To be honest, I can't replicate your timing results. Your original multiprocessing code runs in 0.299sec for me macOS on Python 3.6), which is faster than the single process code. But if I have to take a guess, you're probably using Windows? In some platforms like Windows, creating a child process and setting up an environment to run multiprocessing task is very expensive, so using multiprocessing for a task that lasts less than a few seconds is of dubious benefit. If your are interested in why, read here.

Also, in platforms that lacks a usable fork() like MacOS after Python 3.8 or Windows, when you use multiprocessing, the child process has to reimport the module, so if you put both code in the same file, it has to run your single threaded code in the child processes before it can run the multiprocessing code. You'll likely want to put your test code in a function and protect the top level code with if __name__ == "__main__" block. On Mac with Python 3.8 or higher, you can also revert to using fork method by calling multiprocessing.set_start_method("fork") if you're not calling into Mac's non-fork-safe framework libraries.

With that out of the way, on to your title question.

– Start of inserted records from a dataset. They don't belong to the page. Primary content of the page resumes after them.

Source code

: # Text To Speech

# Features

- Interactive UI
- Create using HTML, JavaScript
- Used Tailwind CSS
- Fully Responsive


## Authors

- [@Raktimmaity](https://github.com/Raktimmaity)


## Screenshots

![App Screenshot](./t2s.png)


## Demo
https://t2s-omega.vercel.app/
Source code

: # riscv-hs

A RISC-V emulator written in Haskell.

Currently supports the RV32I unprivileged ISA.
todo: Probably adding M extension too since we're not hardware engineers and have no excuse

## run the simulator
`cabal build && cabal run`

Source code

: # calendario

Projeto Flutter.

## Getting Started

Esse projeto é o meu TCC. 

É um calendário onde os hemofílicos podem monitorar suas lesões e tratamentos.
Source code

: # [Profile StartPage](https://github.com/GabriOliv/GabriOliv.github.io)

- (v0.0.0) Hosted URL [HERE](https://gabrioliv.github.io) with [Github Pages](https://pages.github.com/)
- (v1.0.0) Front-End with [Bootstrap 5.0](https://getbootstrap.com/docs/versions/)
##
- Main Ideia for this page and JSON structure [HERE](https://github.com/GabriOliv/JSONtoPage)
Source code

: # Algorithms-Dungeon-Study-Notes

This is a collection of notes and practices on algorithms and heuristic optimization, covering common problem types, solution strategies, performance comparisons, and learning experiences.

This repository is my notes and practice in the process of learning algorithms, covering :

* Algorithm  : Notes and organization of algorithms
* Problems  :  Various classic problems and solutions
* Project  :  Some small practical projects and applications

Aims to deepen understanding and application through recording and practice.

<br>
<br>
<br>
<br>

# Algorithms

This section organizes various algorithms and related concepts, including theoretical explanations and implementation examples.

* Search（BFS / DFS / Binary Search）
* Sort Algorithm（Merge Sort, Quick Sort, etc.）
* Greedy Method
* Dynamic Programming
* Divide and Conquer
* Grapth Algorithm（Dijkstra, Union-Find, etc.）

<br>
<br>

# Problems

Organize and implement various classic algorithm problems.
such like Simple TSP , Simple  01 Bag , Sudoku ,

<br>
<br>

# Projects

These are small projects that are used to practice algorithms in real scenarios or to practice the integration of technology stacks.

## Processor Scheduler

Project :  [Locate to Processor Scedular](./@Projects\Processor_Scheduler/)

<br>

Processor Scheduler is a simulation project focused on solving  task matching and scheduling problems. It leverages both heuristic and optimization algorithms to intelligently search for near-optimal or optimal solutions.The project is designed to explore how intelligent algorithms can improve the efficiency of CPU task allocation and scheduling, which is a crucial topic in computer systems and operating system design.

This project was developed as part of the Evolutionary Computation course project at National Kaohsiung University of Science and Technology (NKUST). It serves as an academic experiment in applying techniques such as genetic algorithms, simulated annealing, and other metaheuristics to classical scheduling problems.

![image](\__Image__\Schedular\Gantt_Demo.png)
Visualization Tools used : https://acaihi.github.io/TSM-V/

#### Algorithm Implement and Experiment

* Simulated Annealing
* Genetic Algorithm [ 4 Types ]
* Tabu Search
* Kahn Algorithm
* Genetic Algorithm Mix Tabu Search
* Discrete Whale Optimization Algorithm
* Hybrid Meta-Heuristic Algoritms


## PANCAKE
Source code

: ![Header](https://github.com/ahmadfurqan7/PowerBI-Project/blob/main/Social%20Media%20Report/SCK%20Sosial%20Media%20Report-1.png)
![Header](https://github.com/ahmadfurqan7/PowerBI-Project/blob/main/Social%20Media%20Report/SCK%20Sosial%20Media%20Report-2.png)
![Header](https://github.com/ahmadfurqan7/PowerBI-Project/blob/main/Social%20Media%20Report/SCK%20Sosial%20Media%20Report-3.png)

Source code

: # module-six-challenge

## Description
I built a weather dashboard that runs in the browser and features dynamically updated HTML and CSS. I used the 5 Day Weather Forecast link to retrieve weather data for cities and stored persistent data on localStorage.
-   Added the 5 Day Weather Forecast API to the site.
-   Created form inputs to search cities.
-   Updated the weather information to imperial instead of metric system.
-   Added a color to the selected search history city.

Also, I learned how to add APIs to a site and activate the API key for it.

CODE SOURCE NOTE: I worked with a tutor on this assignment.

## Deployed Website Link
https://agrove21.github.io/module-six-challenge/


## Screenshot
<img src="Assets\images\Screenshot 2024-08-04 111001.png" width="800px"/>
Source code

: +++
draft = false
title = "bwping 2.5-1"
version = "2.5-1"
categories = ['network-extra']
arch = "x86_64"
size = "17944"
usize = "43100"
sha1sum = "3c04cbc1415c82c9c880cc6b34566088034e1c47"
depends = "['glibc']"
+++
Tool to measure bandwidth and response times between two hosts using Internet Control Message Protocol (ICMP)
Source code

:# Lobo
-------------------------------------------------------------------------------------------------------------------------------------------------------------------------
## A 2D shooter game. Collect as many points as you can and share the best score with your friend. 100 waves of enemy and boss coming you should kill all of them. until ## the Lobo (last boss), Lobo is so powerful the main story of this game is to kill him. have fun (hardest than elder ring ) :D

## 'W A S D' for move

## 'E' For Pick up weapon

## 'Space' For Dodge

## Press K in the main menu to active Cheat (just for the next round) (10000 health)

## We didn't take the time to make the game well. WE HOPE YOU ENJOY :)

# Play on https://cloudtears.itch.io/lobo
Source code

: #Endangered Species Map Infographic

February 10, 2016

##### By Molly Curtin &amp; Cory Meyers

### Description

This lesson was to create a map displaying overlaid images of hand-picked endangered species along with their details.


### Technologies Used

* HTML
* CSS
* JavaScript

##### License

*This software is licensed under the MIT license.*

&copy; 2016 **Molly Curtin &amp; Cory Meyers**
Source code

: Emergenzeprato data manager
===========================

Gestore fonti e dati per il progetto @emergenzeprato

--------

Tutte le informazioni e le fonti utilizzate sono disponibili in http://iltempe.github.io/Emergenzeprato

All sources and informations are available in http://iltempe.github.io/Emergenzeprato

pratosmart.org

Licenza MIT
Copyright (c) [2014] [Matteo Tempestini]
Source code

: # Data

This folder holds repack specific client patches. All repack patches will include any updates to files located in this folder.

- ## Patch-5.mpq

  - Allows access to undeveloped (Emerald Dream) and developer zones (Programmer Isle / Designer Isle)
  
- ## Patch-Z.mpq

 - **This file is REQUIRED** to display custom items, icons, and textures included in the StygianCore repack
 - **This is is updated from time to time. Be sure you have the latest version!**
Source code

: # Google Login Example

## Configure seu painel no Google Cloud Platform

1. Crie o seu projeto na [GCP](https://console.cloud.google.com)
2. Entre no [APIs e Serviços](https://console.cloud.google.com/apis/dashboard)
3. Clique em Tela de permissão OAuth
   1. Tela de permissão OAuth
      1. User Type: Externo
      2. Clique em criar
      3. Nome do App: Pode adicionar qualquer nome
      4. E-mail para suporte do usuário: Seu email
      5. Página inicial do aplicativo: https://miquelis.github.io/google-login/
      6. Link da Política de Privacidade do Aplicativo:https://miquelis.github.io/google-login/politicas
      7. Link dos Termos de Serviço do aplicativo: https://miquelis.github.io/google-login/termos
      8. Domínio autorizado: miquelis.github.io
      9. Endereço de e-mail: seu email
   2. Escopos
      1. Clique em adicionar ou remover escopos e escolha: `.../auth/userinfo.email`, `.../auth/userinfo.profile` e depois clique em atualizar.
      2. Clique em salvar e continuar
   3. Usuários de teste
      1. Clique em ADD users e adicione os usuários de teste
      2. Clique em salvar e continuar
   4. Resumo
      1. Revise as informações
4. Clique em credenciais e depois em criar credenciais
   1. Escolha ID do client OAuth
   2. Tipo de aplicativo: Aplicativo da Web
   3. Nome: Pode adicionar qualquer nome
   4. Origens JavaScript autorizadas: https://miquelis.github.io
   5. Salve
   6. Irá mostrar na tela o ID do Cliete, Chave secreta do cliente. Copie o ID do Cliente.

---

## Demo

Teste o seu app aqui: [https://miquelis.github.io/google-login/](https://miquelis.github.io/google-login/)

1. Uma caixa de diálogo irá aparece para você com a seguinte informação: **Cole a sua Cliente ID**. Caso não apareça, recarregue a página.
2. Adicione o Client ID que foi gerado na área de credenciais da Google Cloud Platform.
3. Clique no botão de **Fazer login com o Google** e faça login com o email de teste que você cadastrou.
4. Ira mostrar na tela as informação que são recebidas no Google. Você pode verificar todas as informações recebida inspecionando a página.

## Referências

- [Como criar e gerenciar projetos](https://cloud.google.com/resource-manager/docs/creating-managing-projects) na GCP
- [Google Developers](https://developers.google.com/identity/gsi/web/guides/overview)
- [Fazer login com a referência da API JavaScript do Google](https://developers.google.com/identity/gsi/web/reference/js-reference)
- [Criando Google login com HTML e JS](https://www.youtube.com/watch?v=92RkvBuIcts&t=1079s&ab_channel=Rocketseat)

When you use multiprocessing, you need to copy data to the child process and back to the main process to retrieve the result and there's a cost to spawning child processes. To benefit from multiprocessing, you need to design your workload so that this part of the cost is negligible.

If your data comes from external source, try loading the data in the child processes, rather than having the main process load the data then transfer it to the child process, have the main process tell the child how to fetch its slice of data. Here you're generating the testDict in the main process, so if you can, parallelize that and move them to the children instead.

Also, since you're using numpy, if you vectorise your operations properly, numpy will release the GIL while doing vectorised operations, so you may be able to just use multithreading instead. Since numpy doesn't hold GIL during vector operation, you can take advantage of multiple threads in a single Python process, and you don't need to fork or copy data over to child processes, as threads share memory.